I have this suspicion that life isn't finished throwing me curveballs this season. Why should it be? Even if it be that people have suspicions about me and make snap judgments that, although basically unfounded (because I never really give anyone a good reason to believe anything about me) are somewhat true. Sure, who am I that people would think about me when I'm not really around...meh.
I've been trying to make some decisions on what to do about certian people and situations in my life. Some heavy thinking situations. I'm never really one for moving things forward, hell, half the time I really just talk a big talk. It's all the matter of putting myself out for rejection. I'm not really expecting acceptance because when does life owe me anything, but I'm really frustrated at the thought that I'm always the one holding myself back.

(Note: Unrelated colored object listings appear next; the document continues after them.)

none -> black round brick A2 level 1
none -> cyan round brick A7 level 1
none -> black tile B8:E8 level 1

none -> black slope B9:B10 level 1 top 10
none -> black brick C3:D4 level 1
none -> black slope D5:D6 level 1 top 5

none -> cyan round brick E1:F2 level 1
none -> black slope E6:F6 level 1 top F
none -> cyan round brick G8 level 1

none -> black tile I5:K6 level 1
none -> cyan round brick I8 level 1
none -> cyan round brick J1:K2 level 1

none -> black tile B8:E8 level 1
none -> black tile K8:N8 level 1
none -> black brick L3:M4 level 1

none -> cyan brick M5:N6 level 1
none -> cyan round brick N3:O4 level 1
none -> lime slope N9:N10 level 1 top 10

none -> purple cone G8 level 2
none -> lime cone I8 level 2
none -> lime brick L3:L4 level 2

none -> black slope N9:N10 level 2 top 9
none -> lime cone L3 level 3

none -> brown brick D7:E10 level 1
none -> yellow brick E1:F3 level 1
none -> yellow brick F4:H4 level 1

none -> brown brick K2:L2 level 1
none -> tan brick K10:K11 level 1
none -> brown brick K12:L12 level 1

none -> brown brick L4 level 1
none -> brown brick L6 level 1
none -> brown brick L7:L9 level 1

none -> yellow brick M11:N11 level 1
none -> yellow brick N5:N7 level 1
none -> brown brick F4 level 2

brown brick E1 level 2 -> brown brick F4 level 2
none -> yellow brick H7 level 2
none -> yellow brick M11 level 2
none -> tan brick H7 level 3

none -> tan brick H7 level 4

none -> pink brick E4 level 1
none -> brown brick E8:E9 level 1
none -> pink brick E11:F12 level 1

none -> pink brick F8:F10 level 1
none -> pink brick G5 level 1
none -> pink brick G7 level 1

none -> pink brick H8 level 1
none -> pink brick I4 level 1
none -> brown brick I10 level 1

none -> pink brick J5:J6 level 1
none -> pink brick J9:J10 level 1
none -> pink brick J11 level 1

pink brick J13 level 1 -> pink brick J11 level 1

I've had some discussions with Sam and The Other White Becky in regards to casting my pearls lately. Sam went with me to home church Tuesday night and the topic of discussion was on being devoted to one another. Granted, there are several points in my life where this is affective, but one in particular has seemed to invite itself into my head more than others.
It's a common delema. Do I go for what I want? Not care who gets hurt if there's the chance that someone will? Do I put it all out of my head and wait? Do I put it all out of my head and move on again?
Jen (Holly & Sarah's mom) once observed that I fall hard. I do. I think the rub lies in the fact that I'm terribly loyal, too. If it comes down to love or loyalty, I'd rather go with the loyalty, because there's a preset condition of love in that. Right?